Mari kita bedah mulai dari aspek Konduksi. Dalam metode menyeduh di atas api, konduksi terjadi ketika panas dari api berpindah menuju dasar teko atau panci, dan kemudian merambat langsung ke molekul air yang bersentuhan dengan permukaan logam tersebut. Material teko sangat berpengaruh di sini; baja tahan karat atau tembaga memiliki daya hantar yang berbeda. Untuk menjaga Stabilitas Suhu Air, material dengan dinding yang cukup tebal biasanya lebih disukai karena ia mampu meratakan panas tanpa menciptakan titik-titik panas (hot spots) yang bisa membuat air mendidih secara tidak merata.
Setelah lapisan air di dasar teko mulai memanas, proses Konveksi pun dimulai. Air yang lebih panas menjadi kurang padat dan naik ke atas, sementara air yang lebih dingin turun ke bawah untuk menggantikannya. Perputaran arus ini sangat krusial dalam metode Kopi Kompor. Tanpa sirkulasi yang baik, suhu air akan menjadi sangat fluktuatif di bagian atas dan bawah. Barista yang berpengalaman sering kali menggunakan api kecil hingga sedang untuk membiarkan arus konveksi ini berjalan secara perlahan, sehingga air mencapai suhu target (biasanya sekitar 90-96 derajat Celcius) secara seragam di seluruh volume air.

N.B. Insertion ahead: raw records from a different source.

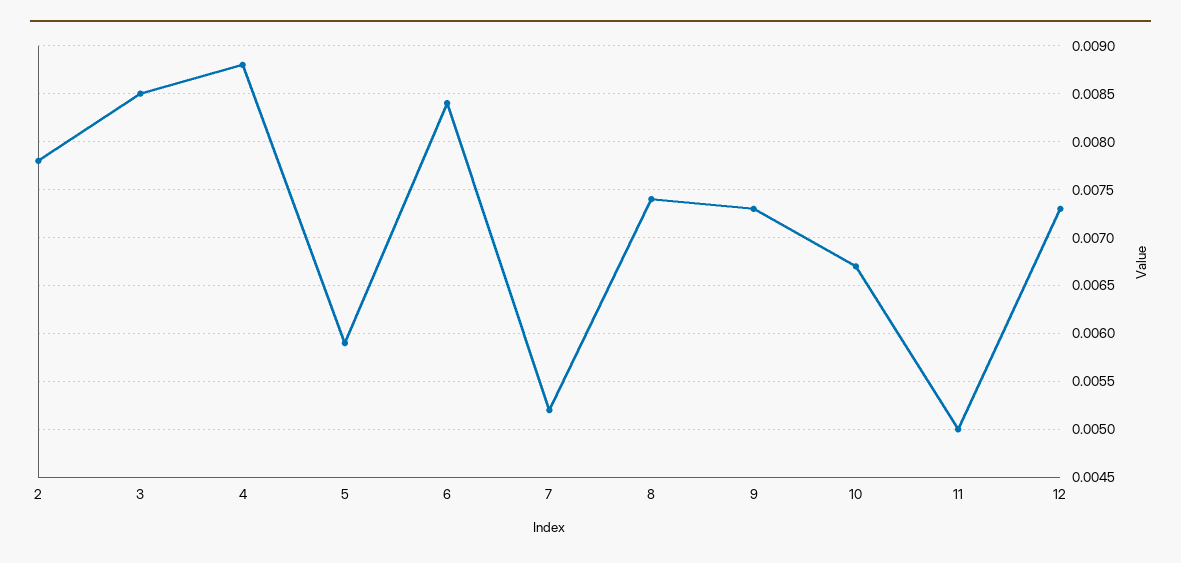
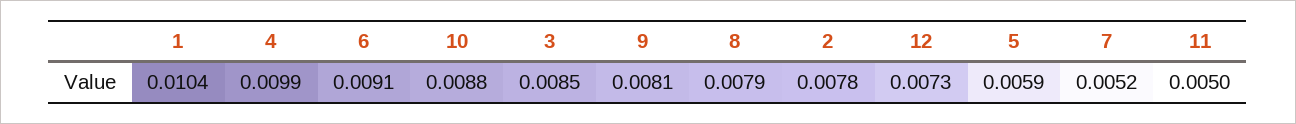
  {
    "2": 0.0078,
    "3": 0.0085,
-   "4": 0.0088,
+   "4": 0.0099,
    "5": 0.0059,
-   "6": 0.0084,
+   "6": 0.0091,
    "7": 0.0052,
-   "8": 0.0074,
+   "8": 0.0079,
-   "9": 0.0073,
+   "9": 0.0081,
-   "10": 0.0067,
+   "10": 0.0088,
    "11": 0.005,
-   "12": 0.0073
+   "12": 0.0073,
+   "1": 0.0104
  }

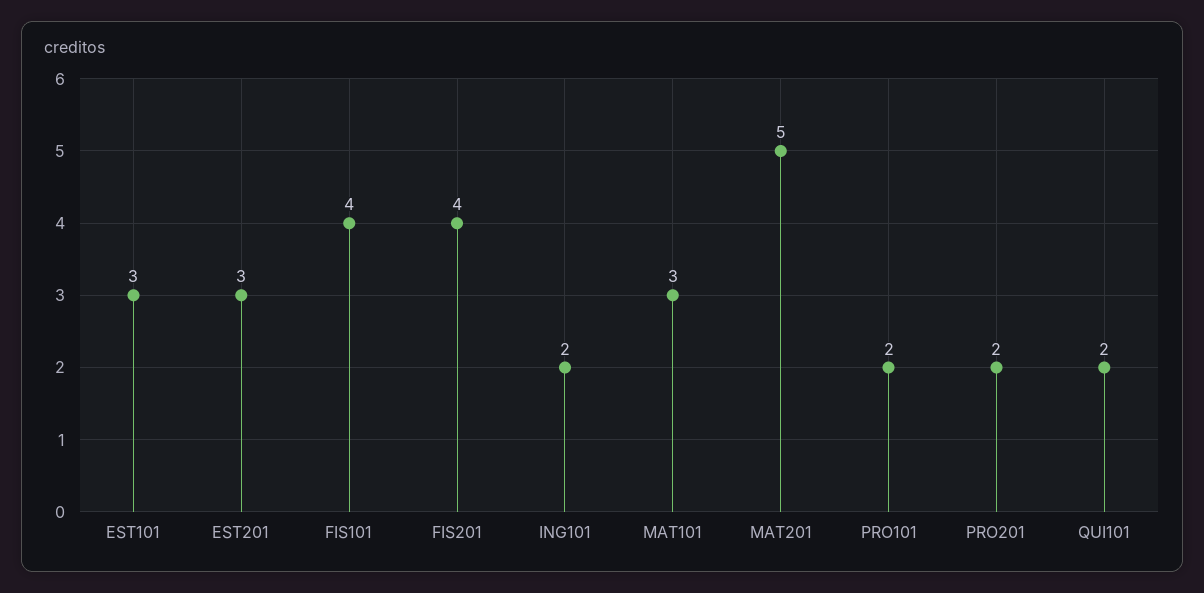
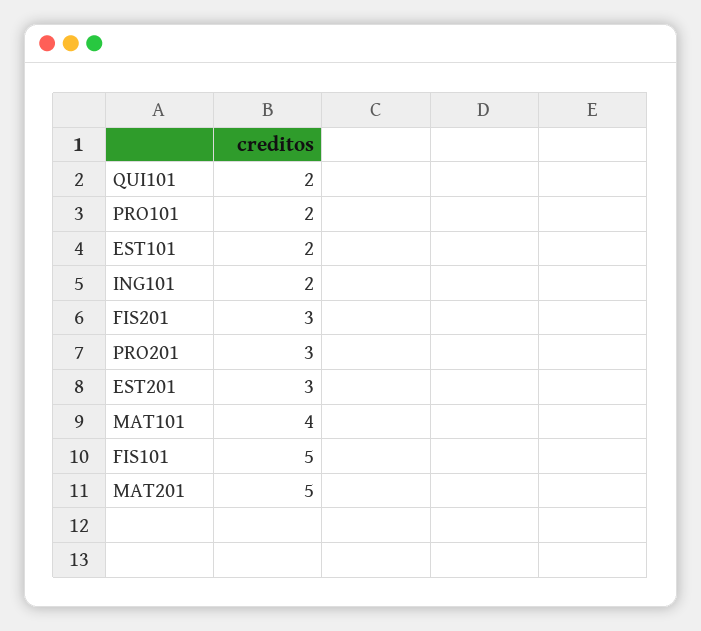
  {
-   "EST101": 3,
+   "EST101": 2,
    "EST201": 3,
-   "FIS101": 4,
+   "FIS101": 5,
-   "FIS201": 4,
+   "FIS201": 3,
    "ING101": 2,
-   "MAT101": 3,
+   "MAT101": 4,
    "MAT201": 5,
    "PRO101": 2,
-   "PRO201": 2,
+   "PRO201": 3,
    "QUI101": 2
  }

Tantangan utama dalam menjaga Stabilitas Suhu Air adalah mencegah panas yang berlebihan. Ketika menggunakan kompor, risiko air mencapai titik didih yang terlalu liar sangat besar. Jika air terlalu panas, ia akan mengekstraksi senyawa pahit yang tidak diinginkan dari biji kopi. Di sinilah pemahaman tentang perpindahan panas secara Konduksi menjadi sangat vital. Dengan menjauhkan teko dari sumber api sesaat sebelum mencapai suhu ideal, barista memanfaatkan energi yang tersimpan dalam logam teko untuk menyelesaikan proses pemanasan air secara lebih halus dan terkontrol.